Texte support:

====================

La question qui se pose dans ce débat, c’est la question de l’enseignement de la défense à l’ère d’aujourd’hui sous le spectre de la frontière. Le premier intervenant montre qu’au fil des Livres Blancs liés aux questions de la défense, on est passé du terme de « Défense Nationale » en 1994, à celui de « Défense » en 2008, pour finalement parler « de la Défense et de la Sécurité Nationale » en 2013.

C’est l’évolution des frontières qui intéresse les intervenants, ou comment passer d’une défense des frontières bien terrestres à une défense sur mer, à l’usage des renseignements et à la mise en place des fameuses OPEX, soit « opérations extérieures ».

b) L’évolution de la frontière

M. Lecoq revient d’abord sur la conception moderniste de la frontière, avec le « pré carré » de Louis XIV, et le travail de l’infatigable Vauban entre 1690 et 1700. Il faut défendre la frontière, la protéger, et empêcher ainsi l’arrivée de l’ennemi sur le sol royal.

Au XIXe siècle, la construction des forts de défense aux frontières indique la volonté de dépasser la défaite de 1870-1871 face aux Prussiens, et qui coûta l'Alsace-Moselle. L’exemple qui est cité est celui du Général Séré de Rivières, qui a donné son nom au système de défense français de l’époque, disant sur son lit de mort en 1895 « La frontière, la frontière ! ». Cette focalisation sur la frontière terrestre donnera la Ligne Maginot, qui eut les résultats que l'on sait lors de la Seconde Guerre Mondiale.

c) L’évolution de la défense

Depuis la fin de la Guerre Froide, la sécurité intérieure se rapproche de la sécurité extérieure, et cette même «sécurité » prend le pas sur la notion de « défense ». Les Livres Blancs deviennent de plus en plus fréquents : 1972, 1994, 2008 et 2013, comme nous l’avons dit auparavant.

Dans la pensée d’un De Gaulle, le rapport à la frontière est encore très marqué, mais la fin de la Guerre Froide en 1991 change beaucoup de choses. La défense a évolué, depuis la dissuasion nucléaire jusqu’à nos jours.

Les nombreuses interventions extérieures depuis la fin de la Guerre Froide, plus d’une centaine selon le général invité, montrent la force de projection française à l’œuvre, dans le Golfe, dans les Balkans, en Afrique. La défense des frontières devient une défense sans frontières, avec l’entremêlement de la sécurité intérieure et extérieure, et c’est bel et bien l’enjeu de cette conférence que de comprendre cela.

Les nouveaux horizons de l’espace maritime, M. Chaline


a) L’espace maritime comme frontière

Il faut ainsi revenir sur la capacité de la France à protéger ses intérêts à travers le monde, ce qui est lié au contrôle des espaces maritimes, dans l’optique du commerce mondial,  du besoin en hydrocarbures et en matières premières.

La territorialisation de ces espaces est ratifiée depuis la convention de Montego Bay en 1982, qui distingue les « eaux territoriales », donc zones d’intérêts pour la défense nationale, des ZEE ou «zones économiques exclusives », dont le rôle est plus économique. Dans le premier cas, on a une limite de 12 miles marins, soit 22 kilomètres, et dans le second la bagatelle de 200 miles marins, soit 370 kilomètres.

====================

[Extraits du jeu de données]
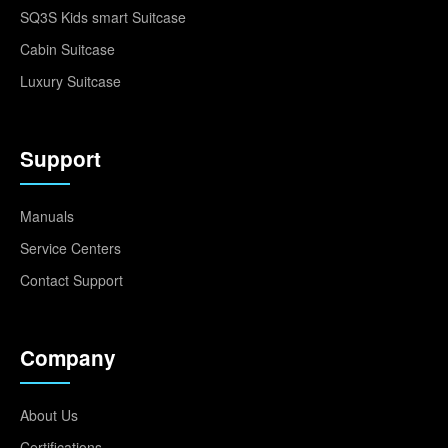
SQ3S Kids smart Suitcase
Cabin Suitcase
Luxury Suitcase
Support
Manuals
Service Centers
Contact Support
Company
About Us
Certifications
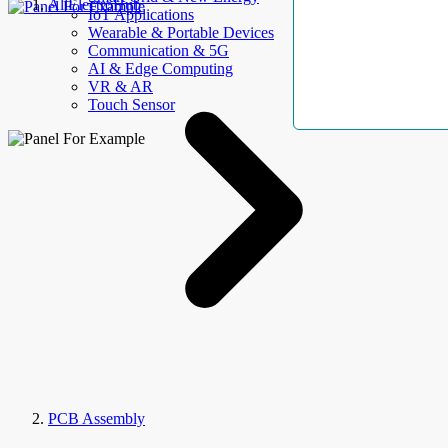
AllElectroHub
IoT Applications
Wearable & Portable Devices
Communication & 5G
AI & Edge Computing
VR & AR
Touch Sensor
PCB Assembly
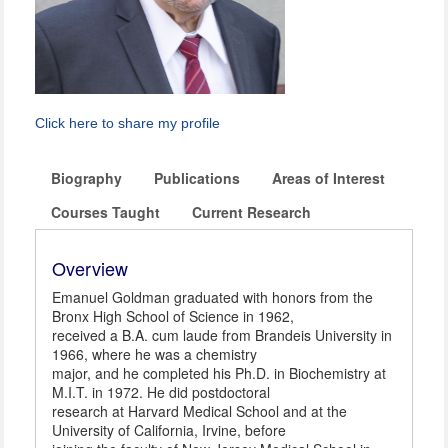
Click here to share my profile
Biography
Publications
Areas of Interest
Courses Taught
Current Research
Overview
Emanuel Goldman graduated with honors from the
Bronx High School of Science in 1962,
received a B.A. cum laude from Brandeis University in
1966, where he was a chemistry
major, and he completed his Ph.D. in Biochemistry at
M.I.T. in 1972. He did postdoctoral
research at Harvard Medical School and at the
University of California, Irvine, before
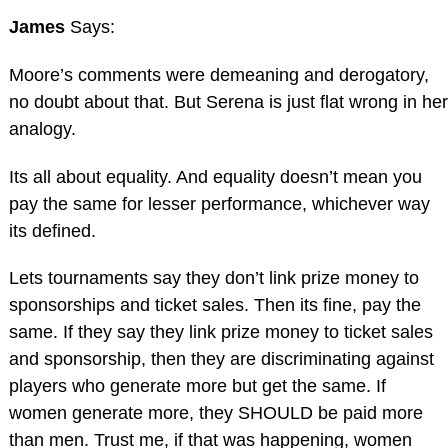
James
Says:
Moore’s comments were demeaning and derogatory,
no doubt about that. But Serena is just flat wrong in her
analogy.
Its all about equality. And equality doesn’t mean you
pay the same for lesser performance, whichever way
its defined.
Lets tournaments say they don’t link prize money to
sponsorships and ticket sales. Then its fine, pay the
same. If they say they link prize money to ticket sales
and sponsorship, then they are discriminating against
players who generate more but get the same. If
women generate more, they SHOULD be paid more
than men. Trust me, if that was happening, women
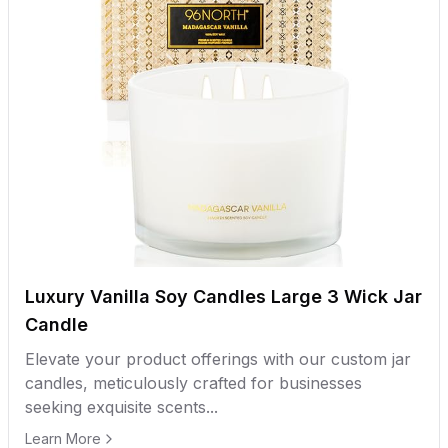
Luxury Vanilla Soy Candles Large 3 Wick Jar
Candle
Elevate your product offerings with our custom jar
candles, meticulously crafted for businesses
seeking exquisite scents...
Learn More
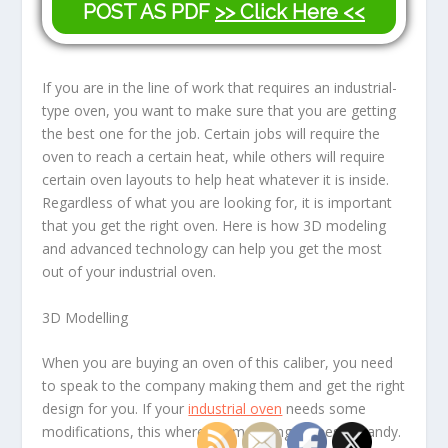
POST AS PDF
>> Click Here <<
If you are in the line of work that requires an industrial-
type oven, you want to make sure that you are getting
the best one for the job. Certain jobs will require the
oven to reach a certain heat, while others will require
certain oven layouts to help heat whatever it is inside.
Regardless of what you are looking for, it is important
that you get the right oven. Here is how 3D modeling
and advanced technology can help you get the most
out of your industrial oven.
3D Modelling
When you are buying an oven of this caliber, you need
to speak to the company making them and get the right
design for you. If your
industrial oven
needs some
modifications, this where 3D modeling comes in handy.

====================

Consigne: Reprenez le texte sur la défense française et l'évolution de ses frontières à la suite de sa dernière phrase, et poursuivez-le.

Réponse proposée:
A ce titre, grâce aux possessions françaises aux Caraïbes, en Amérique Latine, au nord de Madagascar, près de l’Australie, la France a la deuxième ZEE du monde, après les Etats-Unis. Soit des frontières maritimes impressionnantes, avec 11 millions de kilomètres carrés.

b) Gérer cet espace maritime

Il faut donc des bases militaires, une capacité de projection des forces, la nécessité d’organiser le ravitaillement et la gestion du matériel pour pouvoir intervenir dans les zones d’intérêts stratégiques pour la France dans le monde, d’autant plus que ces nouvelles frontières ont aussi un rôle économique.

M. Chaline parle d’une frontière « liquide et profonde », ce qui se lie bien avec la gestion des ressources sous-marines nouvellement exploitées par l’homme. Du même coup, la place de la mer dans l’horizon stratégique de la France, et du monde, est un phénomène nouveau.

L’intervenant ne manque pas au plaisir de détailler les missions des navires de type « Mistral », à savoir projeter des forces, commander ces forces projetées, organiser des opérations amphibies, envoyer des hélicoptères, embarquer et rembarquer des militaires ou de la population locale en danger. 

Les frontières du renseignement, M. Forcade


La discipline historique, qui s’intéresse à une gamme de sujets divers et variés, a plusieurs tendances au fil du temps, et celle du renseignement est une nouvelle tendance, un « front historiographique », une frontière nouvelle, comme le constate M. Forcade pour coller de plus près au sujet.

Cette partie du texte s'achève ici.